Biographer Morris (Pulitzer: A Life in Politics, Print, and Power, 2010, etc.) resurrects the career of Ethel Payne (1911-1991), journalist, labor union and civil rights advocate, traveler on the African continent, journalism professor and pioneer in the American race wars.
Struggling to obtain a formal education during an era when women, especially African-American women, found most schooling off-limits, Payne did not find her calling as a journalist until she was nearly 40. Before that, she labored in a Chicago library and found employment in Japan helping African-American military personnel stationed by the Pentagon adjust to life abroad. All along, she wanted to become a writer. Growing up in Chicago, Payne was aware of the Chicago Defender, the most prominent newspaper in the country owned by an African-American and devoted to writing about them from a perspective radically different from that of the Caucasian-owned media.
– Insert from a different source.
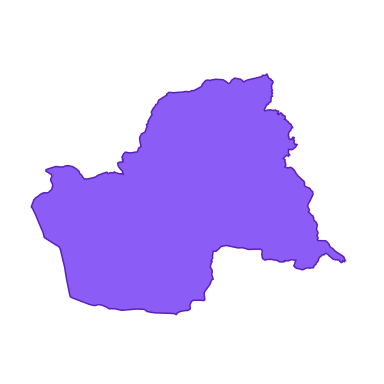 Nyaung-U, Mandalay, Myanmar, rotated 275°
{"feature_id": "60261553B51345078390617", "entity_name": "Nyaung-U", "entity_type": "district", "adm_level": 2, "iso_a3": "MMR", "parent_name": "Myanmar", "parent_adm1": "Mandalay", "projection": "natural_earth1", "projection_center": [95.197, 20.928], "detail": "fine", "context": "isolated", "style": "filled", "palette": "violet", "viewbox_px": 384, "rotation_deg": 275, "n_neighbors": 0, "source": "geoboundaries", "source_scale": "gbopen_adm2", "svg_char_len": 6027}
<svg xmlns="http://www.w3.org/2000/svg" viewBox="0 0 384 384"><g transform="rotate(275 192 192)"><path d="M316.0,256.3L315.6,255.9L314.8,255.3L314.6,253.8L314.3,251.9L313.1,251.6L310.3,243.3L308.4,237.3L306.2,233.9L308.0,231.6L308.6,230.4L309.2,224.6L306.8,221.7L304.3,220.6L303.4,219.7L303.4,218.3L304.9,216.6L305.4,215.5L306.5,213.3L306.4,205.4L306.0,204.9L306.0,204.5L305.9,203.7L305.4,201.9L304.8,200.6L304.6,200.4L304.9,199.2L304.9,198.8L304.8,197.5L304.6,196.7L304.2,195.8L300.4,193.0L298.1,192.4L295.4,188.5L293.3,185.2L292.8,182.4L291.5,180.8L291.6,176.8L290.6,173.5L290.1,169.6L289.2,164.5L289.3,162.0L289.4,160.6L287.4,158.3L286.4,158.6L280.7,150.9L277.7,150.0L276.7,149.7L275.9,148.3L273.8,147.7L272.2,146.2L269.1,144.9L268.5,144.6L267.6,144.6L265.3,145.5L264.4,144.7L258.4,142.0L257.9,142.4L256.3,142.0L256.1,141.5L255.1,140.8L253.6,141.5L247.7,140.0L245.4,136.5L241.7,135.1L238.9,135.4L232.9,137.3L231.1,135.0L227.3,134.2L225.5,126.9L225.9,122.1L223.9,120.5L220.5,119.2L219.8,119.7L219.2,119.9L219.1,120.1L218.8,120.2L218.7,119.9L218.4,119.9L217.9,119.9L217.8,120.1L217.6,120.5L216.5,120.4L216.0,120.7L215.8,120.4L215.8,119.7L215.8,119.4L215.6,119.4L215.4,116.9L214.2,115.4L211.2,116.4L208.3,118.9L207.1,120.7L203.6,121.9L203.8,120.5L204.1,120.5L203.8,118.5L204.5,114.2L205.2,112.9L204.9,112.4L204.2,111.9L204.2,109.0L202.9,106.8L204.3,105.5L202.8,101.7L200.5,97.0L198.4,94.4L197.0,90.4L195.8,86.5L195.8,83.2L198.6,80.9L199.6,80.0L200.1,79.3L200.3,78.8L201.9,78.1L203.2,77.3L205.2,74.3L206.9,70.9L207.5,66.4L207.0,63.8L205.8,61.4L205.4,58.6L205.6,54.2L204.5,51.6L202.1,45.7L201.2,44.5L199.9,44.8L198.9,47.1L197.0,50.5L195.4,51.1L192.6,50.1L190.7,50.4L189.1,51.6L186.7,52.7L182.5,52.1L180.2,50.0L179.6,49.6L179.4,49.3L179.0,48.8L178.7,48.5L178.7,48.2L178.5,47.6L178.4,46.7L178.5,46.4L178.4,45.7L178.4,45.4L178.4,45.0L178.3,44.7L178.2,44.3L178.2,44.1L178.0,43.6L177.5,42.9L177.3,42.7L176.9,41.9L176.7,41.5L176.4,41.1L175.5,40.2L175.3,39.9L174.7,39.6L172.5,36.7L170.3,35.1L163.2,33.2L161.4,34.8L155.2,38.4L142.2,45.2L138.7,47.2L133.8,48.8L128.6,58.7L126.1,63.9L124.6,65.3L122.1,66.3L114.9,68.7L108.3,70.9L104.7,72.1L103.3,72.3L93.3,74.9L83.8,77.7L77.3,79.7L76.4,80.9L71.1,99.6L70.3,104.8L71.7,108.6L71.5,112.1L69.8,117.0L68.4,119.7L68.7,121.5L68.9,125.9L68.0,132.3L70.6,147.1L70.9,153.8L70.7,155.4L69.1,157.5L68.6,161.7L68.4,165.7L69.2,180.0L69.3,184.9L68.5,186.9L69.5,187.8L70.3,187.9L71.8,190.4L71.9,190.9L72.7,193.2L73.2,195.5L73.6,197.6L73.7,198.4L75.0,200.2L75.6,200.4L76.9,200.3L79.3,199.7L81.9,200.7L83.7,201.6L84.4,203.9L84.9,210.7L84.9,213.3L85.7,214.1L88.0,213.8L91.2,213.0L92.9,213.0L93.9,213.4L98.5,216.1L100.0,217.0L102.5,218.3L104.7,218.7L106.1,219.3L107.0,220.7L110.0,219.5L111.9,218.7L113.4,219.1L115.1,219.1L117.1,218.1L118.6,216.9L119.4,216.8L122.7,217.3L124.6,218.1L125.3,217.0L127.8,218.3L130.3,218.0L134.8,218.2L135.1,221.2L137.9,223.9L140.3,225.6L140.3,226.2L141.2,228.8L141.7,231.2L141.4,233.7L140.5,241.1L140.5,241.3L140.3,242.4L140.9,247.4L139.7,253.3L141.1,265.2L139.6,267.2L136.0,266.9L131.8,268.1L130.5,270.7L130.8,271.5L131.2,272.0L131.4,272.9L131.5,273.9L131.6,275.3L131.8,276.7L131.8,277.5L131.4,279.8L131.4,282.5L130.1,285.0L130.1,287.8L130.8,290.4L131.7,290.2L131.8,294.1L133.2,296.5L133.1,301.4L127.2,299.9L125.6,301.7L124.9,303.7L124.8,306.0L124.2,307.7L124.4,309.8L125.1,310.6L125.4,311.1L126.2,312.6L126.5,313.4L126.4,315.4L126.5,316.6L127.0,317.8L127.2,319.6L129.5,320.2L130.7,321.8L131.8,321.8L133.7,323.4L137.0,324.3L138.0,324.5L138.2,324.8L138.8,325.6L139.6,326.4L140.4,326.9L140.8,327.4L140.9,328.1L140.8,328.9L141.4,329.2L142.0,329.8L142.4,330.8L142.0,332.3L141.4,333.2L140.8,333.7L137.4,338.3L136.9,341.1L137.1,342.0L137.1,344.1L136.6,344.9L135.9,345.2L135.6,345.8L135.0,346.3L134.7,347.2L135.4,347.9L136.4,348.2L136.0,349.2L135.9,349.9L136.8,349.7L137.1,350.8L138.1,349.9L140.3,349.1L141.9,346.9L143.5,343.5L145.7,339.6L147.9,337.2L149.2,334.5L152.4,332.7L154.7,330.1L155.1,328.8L154.8,325.1L154.8,323.7L154.6,322.3L154.8,321.3L155.6,320.9L156.9,321.7L159.0,320.8L159.5,320.1L160.9,320.7L161.9,321.1L162.7,320.9L163.6,320.5L164.6,319.8L165.3,319.3L166.2,319.3L170.3,319.7L172.8,318.2L174.6,315.8L176.7,315.5L178.9,314.4L179.4,313.1L181.4,311.0L182.1,309.7L183.1,310.2L183.9,310.5L184.6,310.4L188.1,308.3L190.6,309.0L193.3,310.3L195.9,311.2L200.2,312.8L203.1,312.1L203.7,310.6L205.4,309.6L206.3,308.2L206.9,305.6L208.0,303.6L211.2,303.2L212.7,302.4L213.8,300.6L213.9,300.1L214.5,299.8L217.3,296.2L219.5,294.1L222.7,292.0L224.5,289.6L225.2,288.2L224.3,285.5L224.5,284.2L225.2,282.3L227.2,283.2L228.2,282.6L229.2,282.6L230.1,281.9L230.7,282.0L232.2,281.8L233.3,280.1L236.7,282.7L236.5,283.9L236.1,285.0L236.8,284.9L237.4,286.1L239.3,284.5L241.7,284.7L242.6,284.3L242.9,284.7L243.0,285.6L242.8,286.5L242.7,287.2L243.1,288.0L243.4,288.7L244.3,289.7L244.7,290.3L245.8,291.2L247.2,292.0L248.5,292.6L248.6,292.1L248.4,290.9L248.4,290.3L249.4,290.1L250.0,289.1L252.3,289.5L252.8,288.7L253.6,288.5L254.2,288.9L254.9,289.1L255.2,288.7L255.4,288.0L255.1,287.4L254.4,287.2L253.6,287.2L253.3,287.1L253.4,285.9L252.9,285.3L252.9,284.5L253.5,284.0L255.5,283.7L256.3,282.9L257.2,283.3L259.2,283.1L260.0,283.5L260.6,283.6L261.8,284.9L264.0,285.4L264.5,285.9L264.8,286.7L268.0,284.7L268.2,284.1L268.7,283.8L269.2,282.2L270.4,281.7L270.9,280.6L271.8,279.7L272.3,279.0L272.6,277.6L273.8,278.4L275.7,278.1L276.1,276.4L276.6,276.0L277.2,275.8L277.8,274.3L278.4,274.1L278.5,273.3L278.0,272.7L277.8,272.2L277.2,272.1L276.8,271.7L277.0,271.1L276.8,270.8L277.6,270.3L279.5,271.3L280.1,271.2L280.2,270.4L280.2,269.2L281.0,267.9L280.3,266.4L280.7,262.5L279.9,259.4L279.2,257.5L279.7,257.0L280.5,256.9L285.6,259.0L285.5,259.3L285.8,259.5L286.1,260.2L286.7,260.2L287.2,260.4L287.4,261.1L287.7,261.3L288.9,262.7L293.6,262.6L294.5,263.8L295.6,263.0L295.8,263.1L296.9,263.2L297.9,263.6L299.0,262.4L300.3,263.3L302.1,262.2L303.5,262.3L304.6,261.8L308.4,263.2L309.9,262.5L310.1,261.2L311.0,261.1L311.4,260.5L311.8,259.5L311.9,258.7L316.0,256.3Z" fill="#8b5cf6" stroke="#5b21b6" stroke-width="1.5"/></g></svg>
While working in Japan in 1950, Payne met a Defender reporter who had served the United States during World War II and at the time was writing about the role of African-American soldiers in the Korean War. Payne, an impressive individual by any standard, parlayed the acquaintanceship into a salaried job. During a journalism career that began at the Defender and resumed there after a hiatus caused by the newspaper’s sometimes-mercurial publisher, Payne wrote about U.S. presidents, African nations, the Vietnam War and her hometown of Chicago. Due to her gender and race, Payne always stood out at presidential press conferences and just about everywhere else, but she rarely flinched from any obstacles that stood in the way of the story. Morris does not flinch from his status as a white male chronicling the life of an African-American female, and he discloses that he received unstinting support from Payne’s family members and acquaintances. His access allows him to reveal intriguing subtleties about her work and her personal life.
A deeply researched, skillfully written biography about a previously underappreciated individual.